Er soll endlich mal aus den Puschen kommen, sagen sie ihm, mal endlich den Arsch vom Sofa hieven! Und wenn er dann fragt, wofür er das denn tun sollte, dann kommen sie ihm mit völlig abstrusen Vorschlägen, mit so unglaublich abwegigem Scheiß kommen sie ihm.


Die Hölle aber vermag sich der Mensch um ein Vielfaches einfallsreicher und beeindruckender auszumalen als den Himmel. – Da hat er eher einen Draht zu, mehr Erfahrung und so.


Aus Sammelspaß wurde Sammelleidenschaft wurde Sammelsucht wurde Sammelwut – und ein Haufen Kram. Und das war dann alles, was er noch hatte: ein Haufen Kram.


Tja, was will man machen, dachte er sich. Und dieser Gedanke kam ihm nun häufiger, wurde so langsam zu seinem Lieblingsgedanken.

Dienstag, 9. Mai 2023

 Der Arbeit wegen war er hierher gezogen. Allein schon dafür wollte er hier wieder weg.


Dass der Mensch immer einen Lärm veranstalten muss! Und wenn man dann mitkriegt, aus welchem Grund und zu welchem Zweck diese oder jene Lärmerei überhaupt veranstaltet wird, ja, dann braucht's schon mal Selbstbeherrschung, um nicht noch einen Lärm oben drauf zu setzen.


Das Leben ist kein Wunschkonzert, fürwahr. Viel eher doch eine Drehorgelbeschallung.


War er unter Menschen, war er der Faxenmacher, machte sich aus allem einen Spaß. Um nicht zu verzweifeln, machte er sich aus allem einen Spaß.


Ohne die Stelle zu wollen, bewarb er sich. Ging sogar zum Vorstellungsgespräch. Als er dann die Stelle auch noch angeboten bekam, sagte er ab. Ihm ging es allein um das Abenteuer, um den Triumph. Tatsächlich sprach er von Abenteuer und Triumph, benutzte tatsächlich diese Wörter.

Mittwoch, 3. Mai 2023

 Mit jetzt 48 Jahren, seiner Fransenjacke und einer Dose Bier in der Hand zog er los zur Kirmes. Dieses Jahr musste es klappen, diesmal wird er eine kennenlernen.


Moralisch war er aus Eitelkeit und wehe dem, der ihn in seiner Eitelkeit verletzte!


In seiner Kindheit hatten seine Eltern ein Aquarium mit Zierfischen im Wohnzimmer stehen. Ab und zu hatte er an die Scheibe geklopft, aber das war langweilig und was anderes wusste er mit diesem Unfug nicht anzufangen.

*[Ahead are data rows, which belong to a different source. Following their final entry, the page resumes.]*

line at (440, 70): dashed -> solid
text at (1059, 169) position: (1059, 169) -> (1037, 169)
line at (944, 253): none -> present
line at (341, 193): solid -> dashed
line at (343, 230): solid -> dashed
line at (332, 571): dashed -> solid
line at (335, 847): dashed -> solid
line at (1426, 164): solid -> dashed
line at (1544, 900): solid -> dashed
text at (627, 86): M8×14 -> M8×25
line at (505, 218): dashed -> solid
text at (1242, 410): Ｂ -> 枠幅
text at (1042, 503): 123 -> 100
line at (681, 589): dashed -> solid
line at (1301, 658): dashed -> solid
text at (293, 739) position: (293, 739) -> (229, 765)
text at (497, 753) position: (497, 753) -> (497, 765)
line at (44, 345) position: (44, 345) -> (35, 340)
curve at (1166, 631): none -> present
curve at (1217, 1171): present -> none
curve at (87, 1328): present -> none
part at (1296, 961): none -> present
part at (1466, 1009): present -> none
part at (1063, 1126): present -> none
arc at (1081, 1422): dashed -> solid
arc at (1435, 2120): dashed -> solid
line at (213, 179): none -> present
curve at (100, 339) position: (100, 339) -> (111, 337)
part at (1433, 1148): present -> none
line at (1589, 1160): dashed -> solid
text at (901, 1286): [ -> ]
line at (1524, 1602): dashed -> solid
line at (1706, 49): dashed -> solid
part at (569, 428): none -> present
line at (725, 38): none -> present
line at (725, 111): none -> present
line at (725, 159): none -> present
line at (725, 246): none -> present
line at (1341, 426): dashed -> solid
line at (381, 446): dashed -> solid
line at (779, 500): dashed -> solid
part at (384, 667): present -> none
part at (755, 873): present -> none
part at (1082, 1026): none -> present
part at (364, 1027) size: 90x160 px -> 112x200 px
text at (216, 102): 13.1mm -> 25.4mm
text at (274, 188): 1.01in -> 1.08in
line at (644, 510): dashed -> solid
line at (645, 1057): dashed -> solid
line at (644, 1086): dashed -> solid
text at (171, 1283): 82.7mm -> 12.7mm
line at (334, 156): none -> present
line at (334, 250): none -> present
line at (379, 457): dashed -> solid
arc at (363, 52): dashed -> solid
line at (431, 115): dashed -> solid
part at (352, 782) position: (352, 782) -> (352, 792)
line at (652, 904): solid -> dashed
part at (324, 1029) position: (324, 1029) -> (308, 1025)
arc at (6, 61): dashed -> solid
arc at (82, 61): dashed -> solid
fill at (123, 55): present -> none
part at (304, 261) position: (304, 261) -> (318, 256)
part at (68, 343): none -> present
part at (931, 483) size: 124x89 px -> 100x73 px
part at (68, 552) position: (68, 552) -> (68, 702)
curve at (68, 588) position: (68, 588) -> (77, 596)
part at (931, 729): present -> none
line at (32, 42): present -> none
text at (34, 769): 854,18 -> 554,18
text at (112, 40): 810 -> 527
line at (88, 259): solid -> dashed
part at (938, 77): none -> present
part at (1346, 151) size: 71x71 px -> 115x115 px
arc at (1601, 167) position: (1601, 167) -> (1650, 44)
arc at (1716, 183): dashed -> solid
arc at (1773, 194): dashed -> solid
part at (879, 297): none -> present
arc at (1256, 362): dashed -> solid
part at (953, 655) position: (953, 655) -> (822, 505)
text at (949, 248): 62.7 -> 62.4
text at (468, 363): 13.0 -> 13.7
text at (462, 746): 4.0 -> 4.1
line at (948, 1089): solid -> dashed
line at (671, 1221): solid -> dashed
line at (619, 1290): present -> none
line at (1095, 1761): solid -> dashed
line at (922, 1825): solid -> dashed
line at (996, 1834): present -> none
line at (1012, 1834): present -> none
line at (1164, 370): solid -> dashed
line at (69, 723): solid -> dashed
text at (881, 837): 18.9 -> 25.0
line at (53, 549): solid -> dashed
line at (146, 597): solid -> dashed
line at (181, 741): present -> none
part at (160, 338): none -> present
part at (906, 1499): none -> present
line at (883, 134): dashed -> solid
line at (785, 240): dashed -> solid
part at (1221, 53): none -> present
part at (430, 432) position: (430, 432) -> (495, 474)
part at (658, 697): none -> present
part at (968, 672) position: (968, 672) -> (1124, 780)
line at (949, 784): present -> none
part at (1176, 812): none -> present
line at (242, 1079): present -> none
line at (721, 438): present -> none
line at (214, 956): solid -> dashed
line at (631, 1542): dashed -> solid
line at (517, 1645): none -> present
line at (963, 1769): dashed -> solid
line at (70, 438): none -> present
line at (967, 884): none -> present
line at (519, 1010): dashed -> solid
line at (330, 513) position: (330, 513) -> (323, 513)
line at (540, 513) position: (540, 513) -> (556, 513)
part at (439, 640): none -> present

Dann begriff er, dass sie sich gern mal streitet. Ihm war das fremd, aber er spielte mit, gab ihr Kontra, obwohl ihm die Sache, um die es ging, egal war.
Sie durchschaute ihn – aber er war gut; wirklich ein Guter.

Montag, 1. Mai 2023

 So langsam sah er in den altgedienten Kollegen – es waren allesamt trübe Tassen mit trübseligen Gewohnheiten und Vorlieben – seine eigene trübselige Zukunft.


Seine Freundlichkeit war berechnend, eine kaltschnäuzige Falschheit im täglichen Umgang, wie man sie überall im Betrieb beobachten konnte. Bei ihm war es nur allzu offensichtlich, was ihm ja fast schon wieder was Menschliches verlieh.


Die rücksichtslose Launenhaftigkeit seiner Bürokollegin Frau H. war heute wieder ... rücksichtslos. Inzwischen säße er ja sogar lieber bei dem Herrn L. im Büro. Der ist stetig schlechter Laune, weil ... der ist eben so, der Herr L.; und da weiß man, was ist und was kommt.


Er gab sich nicht einmal mehr Mühe dabei, grinste selbst über seine dreiste Verlogenheit.


So wie er beschaffen ist und wie er sich aufführt, der Mensch, so ist das doch eine Zwangsläufigkeit, dass ihm mal alles entschieden um die Ohren fliegt. Sehen Sie mal, allein schon das Erlebnis eines typischen Samstagseinkaufs lässt doch nur diesen Schluss zu.